Technology is helping change the way the new generation reads. Blinkist app offers the wisdom of books — non-fiction — in distilled form.
Fahrenheit 451, the temperature at which paper burns, was the name of a 1966 dystopian sci-fi film about a controlled society in an oppressive future in which a fireman’s duty is to burn all literature. Out of curiosity, the fireman starts reading a book or two before burning it and stumbles upon the sheer pleasure of reading and joins people who live as book fugitives, memorising the text so literature could survive. The love of books and reading was never better portrayed.
While scare scenarios are the specialty of sci-fi writers, the reality today is not the absence of books or the need to restart the oral tradition of Vedic times to keep alive texts. In fact, there is a profusion of books and the real problem of the future would be to get people to actually read them.
We are living in an age in which the Internet looms large as the biggest threat to the book-reading tradition. However, it’s not all doom and gloom there either as the Internet also supports the electronic reading revolution in which the Kindle reader and similar devices are prominent.
Observers say attention spans are shrinking the fastest and the gizmos and gadgets are not helping either. But there is light at the end of the tunnel as reading is an equally pleasurable task on screens that are getting easier on the eye.
Also, technology is helping change the way the new generation reads. Take, for instance, the Blinkist app, which offers the wisdom of books — non-fiction — in distilled form. The app claims more than two million customers already for what is the fast-food of reading.
“Specialists, writers and editors of the Blinkis team identify key ideas of selected books and transform them into smart, useful summaries of insights we lovingly polish and refine until they are nothing but the absolute most essential elements of the writer’s main ideas.”
Sounds good advertising copy for a team of people determined to be the eyes and minds of busy people! Those who have less time to read must be fed the condensed distillate. But, thank God, they do not do this to fiction. Imagine condensing Shakespeare’s plays, Milton’s verses, or Wordsworth’s poems!
“This is exactly what literature didn’t need! It’s meant to be pondered over and experienced at leisure and not consumed in byte sized capsules!” says an enraged reader rather prone to buying books.
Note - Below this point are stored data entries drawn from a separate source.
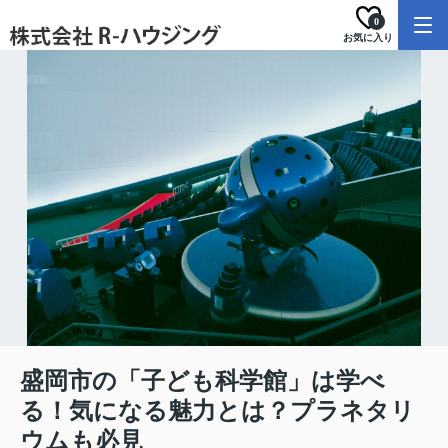
0
お気に入り
盛岡市の「子ども科学館」は学べ
る！気になる魅力とは？プラネタリ
ウムも必見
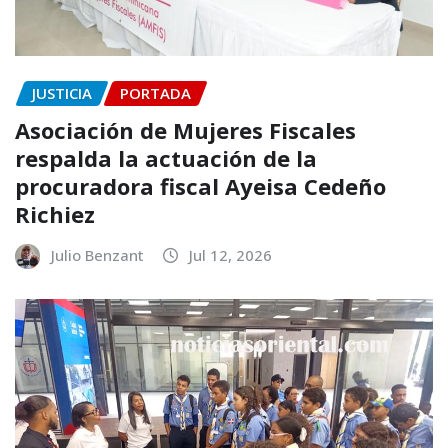
JUSTICIA
PORTADA
Asociación de Mujeres Fiscales
respalda la actuación de la
procuradora fiscal Ayeisa Cedeño
Richiez
Julio Benzant
Jul 12, 2026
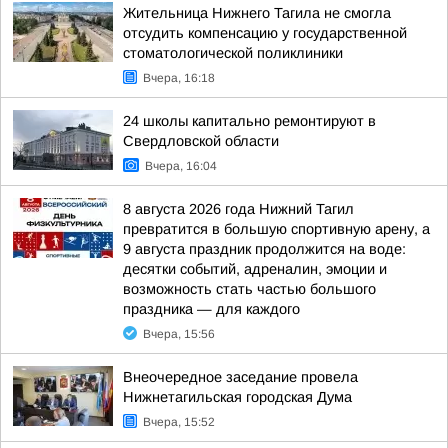
Жительница Нижнего Тагила не смогла
отсудить компенсацию у государственной
стоматологической поликлиники
Вчера, 16:18
24 школы капитально ремонтируют в
Свердловской области
Вчера, 16:04
8 августа 2026 года Нижний Тагил
превратится в большую спортивную арену, а
9 августа праздник продолжится на воде:
десятки событий, адреналин, эмоции и
возможность стать частью большого
праздника — для каждого
Вчера, 15:56
Внеочередное заседание провела
Нижнетагильская городская Дума
Вчера, 15:52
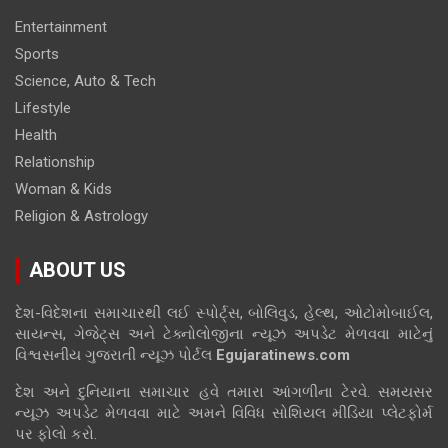
Entertainment
Sports
Science, Auto & Tech
Lifestyle
Health
Relationship
Woman & Kids
Religion & Astrology
ABOUT US
દેશ-વિદેશના સમાચારથી લઈ સ્પોર્ટ્સ, બોલિવુડ, હેલ્થ, ઓટોમોબાઈલ,
સાયન્સ, ગેજેટ્સ અને ટેક્નોલોજીના ન્યૂઝ અપડેટ મેળવવા માટેનું
વિશ્વસનીય ગુજરાતી ન્યૂઝ પોર્ટલ
Egujaratinews.com
દેશ અને દુનિયાના સમાચાર હવે તમારા આંગળીના ટેરવે. સમયસર
ન્યૂઝ અપડેટ મેળવવા માટે અમને વિવિધ સોશિયલ મીડિયા પ્લેટફોર્મ
પર ફોલો કરો.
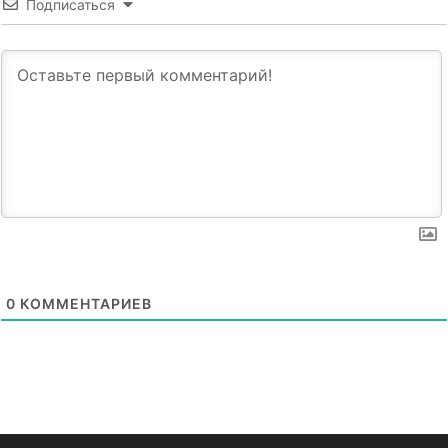
Подписаться
0
КОММЕНТАРИЕВ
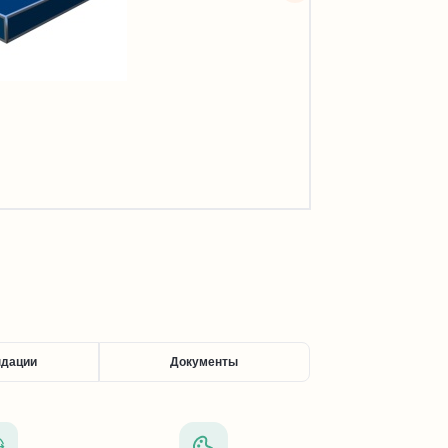
ндации
Документы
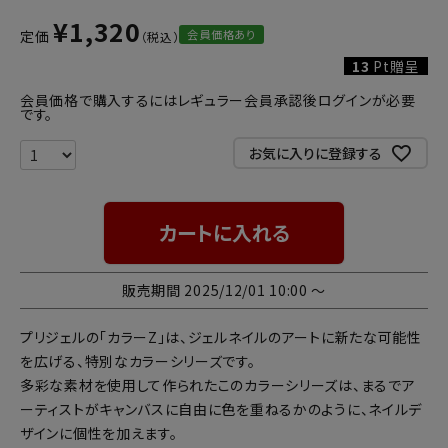
¥
1,320
会員価格あり
定価
13
Pt贈呈
会員価格で購入するにはレギュラー会員承認後ログインが必要
です。
お気に入りに登録する
カートに入れる
販売期間
2025/12/01 10:00
〜
プリジェルの「カラーZ」は、ジェルネイルのアートに新たな可能性
を広げる、特別なカラーシリーズです。
多彩な素材を使用して作られたこのカラーシリーズは、まるでア
ーティストがキャンバスに自由に色を重ねるかのように、ネイルデ
ザインに個性を加えます。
What better way to while away quality time than with a book under a tree by a brook in an idyllic world in which Bertrand Russell’s In Praise of Idleness, makes so much sense.
But how would the same person react to the Blinkist method and its audio versions of their books-in-blinks?
“If you don’t have time, don’t read! Audio books tried to do this and failed,” the reader in us pleads.
Well, what about the busy person whose only relatively free time is during the commute and who finds some meaning in playing an audio book while driving to work?
Even in a somewhat predictable future, audio and video will replace the physical book. The cynic in us would say it’s not possible to enjoy a classic even if Sir Alec Guinness were to read it out, the diction perfect, and the nuances dripping in every word and phrase. But our anguish would be that of a generation which imbibed a tradition of reading books. What about GenNext who effectively get only about 19 minutes a day to read amid busy lives in a mad race to success in the modern world? For them, Blinkist and its like might just be it, especially when it comes to reading and assimilating the core of business principles, the key to marketing techniques, self-improvement literature and so on.
But for those of us who were young eons ago, the book is so alluring a prospect as to trump everything else.
“A book? O rare one, Be not, as is our fangled world, A garment nobler than it covers”, wrote the Bard of Avon.
You could read that on parchment, paper, on an app on a device and savour it and be equally mystified by its depth even in brevity. Or, consider — “Who kills a man kills a reasonable creature, God’s image, but thee who destroys a good book, kills reason its self… Many a man lives a burden to the earth; but a good book is the precious life-blood of a master spirit, embalm’d and treasur’d up on purpose to a life beyond life”. That was John Milton.
But let not the makers of reading apps take it amiss as they plot the new world.